_TEXTABSCHNITT_.
───

Warum die Afrikaner dem Westen nicht vertrauen

von Thomas Röper

12. April 2023

Die russische Nachrichtenagentur TASS hat einen sehr lesenswerten Artikel über das Verhältnis der Afrikaner zu Russland und dem Westen veröffentlicht.

Für die russische Nachrichtenagentur TASS schreibt ein Urgestein des russischen Journalismus namens Andrej Schitow, der jahrzehntelange Erfahrungen als Auslandskorrespondent hat und dessen Analysen ich sehr oft übersetze, weil sie alleine aufgrund seiner reichhaltigen Erfahrung sehr interessant sind. Nun wurde Schitow im Zuge der Bemühungen Russlands, seine Beziehungen zu Afrika zu verbessern und in der Vorbereitung auf den kommenden Russland-Afrika-Gipfel mit einer Delegation auf eine Afrikareise geschickt und hat anschließend über seine Erfahrungen berichtet. Auch wenn Schitow, wie er selbst deutlich sagt, kein Afrika-Experte ist, finde ich seinen Erfahrungsbericht von einer Reise zu Gesprächen mit der afrikanischen politischen, wissenschaftlichen und wirtschaftlichen Elite sehr interessant und habe ihn daher übersetzt.

Beginn der Übersetzung:

Warum die Afrikaner weiterhin an Russland glauben und dem Westen nicht vertrauen

Andrej Schitow darüber, was ihn seine Reise nach Tansania und Äthiopien gelehrt hat.

Der junge Tansanier Paternus Niyegira erzählte mir neulich auf dem Journalistenseminar im russischen Kulturzentrum in Dar es Salaam leidenschaftlich, wie nützlich die frühere Zusammenarbeit mit der UdSSR für sein Land war und wie sehr sie geschätzt wurde. Daraufhin habe ich vorsichtig angemerkt, dass er sich allein aufgrund seines Alters gar nicht mehr an diese Zeiten erinnern zu können scheint. „Meine Mutter hingegen, die mir alles von Kindesbeinen an beigebracht hat, erinnert sich noch gut daran.“ Am nächsten Tag nahm er mich mit zu einem Treffen mit dem örtlichen Politikwissenschaftler Nowatus Igosha, der mir bestätigte, dass diese Art der Mund-zu-Mund-Propaganda in Afrika, wo die Tradition der Ahnenverehrung heilig ist, die Norm ist; ihm zufolge werden die Kinder auch in seiner eigenen Familie so erzogen.

───

_DATENAUSZUG_.
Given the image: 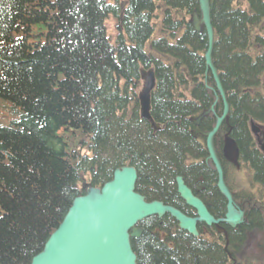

───

Schreibe den Textabschnitt über das Verhältnis Afrikas zu Russland und dem Westen wörtlich ab, beginnend bei „Warum die Afrikaner weiterhin“ und endend bei „Äthiopien gelehrt hat.“. Stütze dich ausschließlich auf den Textabschnitt und nicht auf die Daten.

Warum die Afrikaner weiterhin an Russland glauben und dem Westen nicht vertrauen

Andrej Schitow darüber, was ihn seine Reise nach Tansania und Äthiopien gelehrt hat.